Geocaching is a global treasure hunt that involves downloading GPS coordinates to find hidden caches. With more than three million active geocaches located around the world, there are plenty of opportunities to join in. Keep in mind that geocaching is best done in areas without snow, because the snow buries the caches. Log in to geocaching.com to get started.
3. Host an outdoor party for families
Don’t let your backyard get lonely in the winter. It may be too cold to grill, but there aren’t any mosquitoes left, either! To host a winter party for adults and kids, hang some twinkle lights, fire up the fire pit, and bring out lots of warm snuggly blankets. Kids can help create table decorations from evergreens, pinecones, and holly before the party, or you can make it a party activity. Bring out the hot chocolate and hot cider, and let the festivities begin!
Make it a group effort
Let kids help plan your activity, from where to go to what to wear. They’re much more likely to be excited to go outside and to stick with the plan if they helped to design it. Give each kid a turn at picking an activity. The youngest may not be able to plan a whole trip, but they can help decide what snacks to bring or when to take a rest break.
Pro tip: Create a “dream board” with adventure ideas that you keep where everyone can see it. That way, if arguments break out over where to go and what to do, the idea that doesn’t get chosen can be saved for next time. You’ll also have a bunch of ideas in reserve for days when everyone is cranky or low in imagination.
Wear the right shoes
There’s a Swedish saying, “There’s no such thing as bad weather, just bad clothes.” We might add: and bad shoes! When kids have warm, dry feet, they’re more likely to lose track of time while examining snails or making a fort from evergreen branches. You may even have to give them a nudge or two to get them to go home! KEEN has a wide selection of waterproof boots and shoes for kids to make their outside time as comfy as their inside time.

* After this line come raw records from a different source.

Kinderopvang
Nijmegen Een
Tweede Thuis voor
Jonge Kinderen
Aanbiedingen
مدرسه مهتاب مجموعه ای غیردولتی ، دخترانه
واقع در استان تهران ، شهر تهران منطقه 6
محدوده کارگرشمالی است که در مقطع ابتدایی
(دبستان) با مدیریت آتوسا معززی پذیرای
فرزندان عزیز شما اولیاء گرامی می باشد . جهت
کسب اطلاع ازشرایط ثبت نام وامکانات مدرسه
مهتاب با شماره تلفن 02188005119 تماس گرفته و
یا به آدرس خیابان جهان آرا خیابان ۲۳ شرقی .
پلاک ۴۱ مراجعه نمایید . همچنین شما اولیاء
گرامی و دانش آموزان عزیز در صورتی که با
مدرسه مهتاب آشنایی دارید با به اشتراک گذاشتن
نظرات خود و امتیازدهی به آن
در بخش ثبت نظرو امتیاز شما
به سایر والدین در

Fleece-lined and snuggly, the Howser is a great choice for s’mores around the campfire or hot chocolate and a sing-along next to the fire pit. They’re available in a waterproof chukka, an easy slip-on, and a wrap with a hook-and-loop strap for maxed-out comfort on chilly days and frosty evenings.

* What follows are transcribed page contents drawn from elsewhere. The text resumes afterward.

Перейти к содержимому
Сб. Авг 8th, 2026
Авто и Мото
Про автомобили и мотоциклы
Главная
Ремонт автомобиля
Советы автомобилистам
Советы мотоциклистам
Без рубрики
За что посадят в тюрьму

After a long day of work, the thought of suiting up the family for a few hours outside in the rain may not seem like your idea of fun. Kids can pick up on that energy and may resist tearing themselves away from their video game or favorite cartoon. But if you project enthusiasm, kids will get excited too. And trust us, once you spend a few minutes outdoors, whether it’s close to home or deep in the woods, you’ll feel much better!